Task objective: Recast the lines of the material, from the line containing "How many lines are shown in the chart?" through the end of the material, as a JSON list of strings with one string per line, leaving out blank lines and the pictures.

Dataset entries:
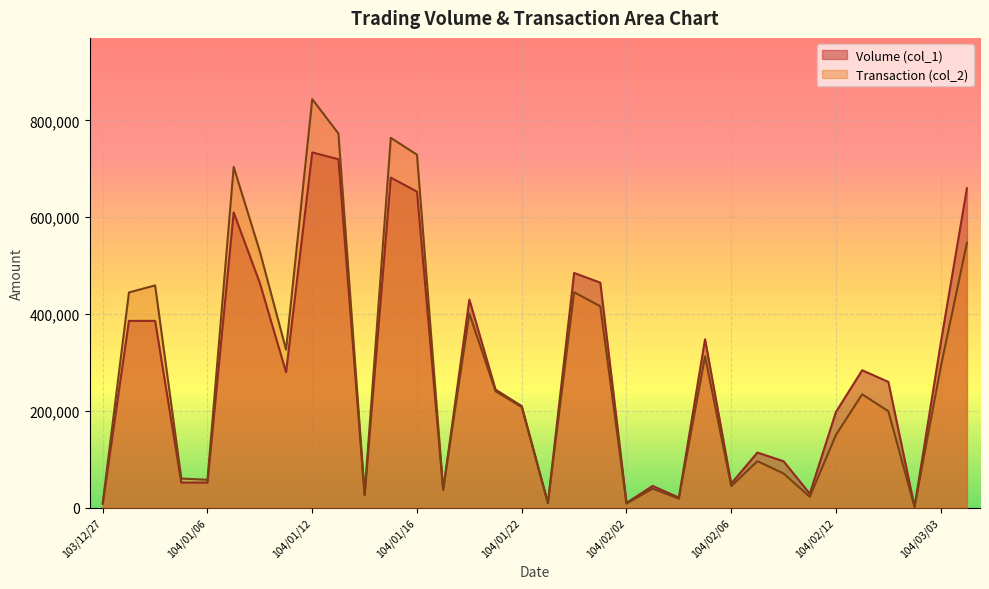

What is the highest value of the Volume (col_1) series?

734000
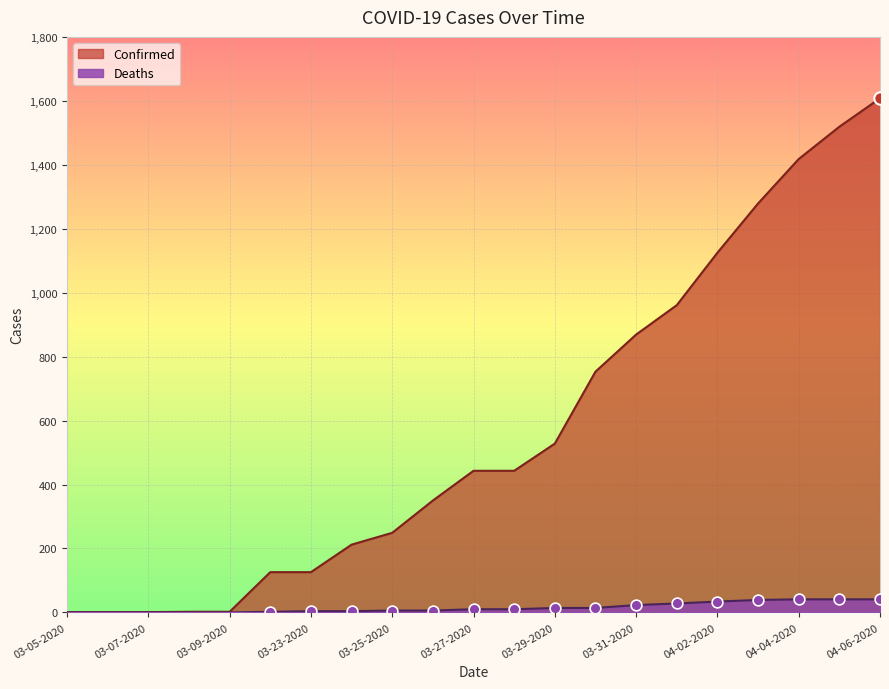

Which series has the largest Y range (max minus min)?

Confirmed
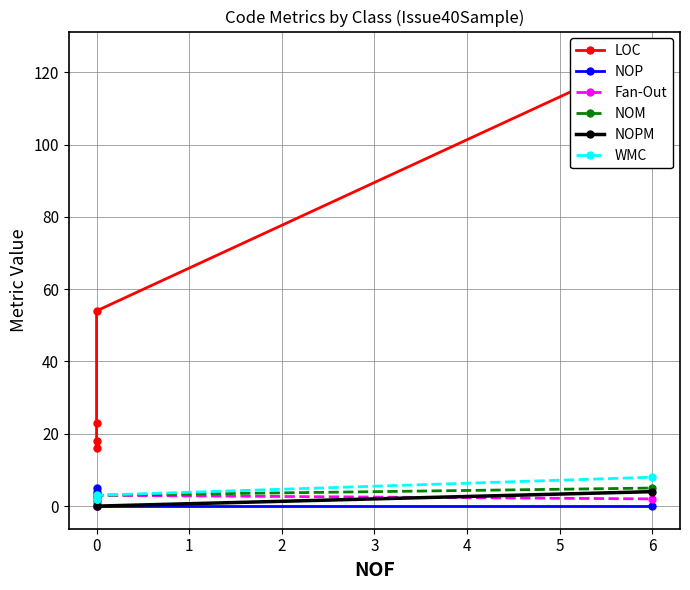

How many lines are shown in the chart?

6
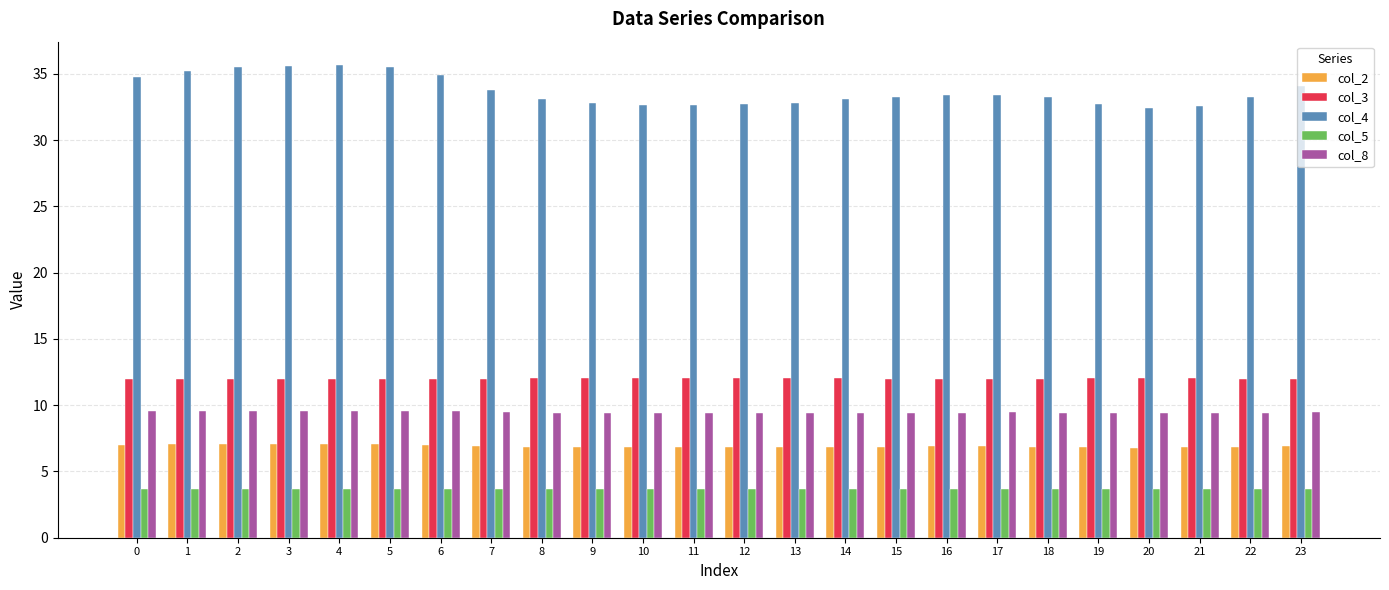

At how many categories does at least one series exceed 15?

24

Answer to this exercise:
[
  "How many lines are shown in the chart?",
  "6",
  "At how many categories does at least one series exceed 15?",
  "24"
]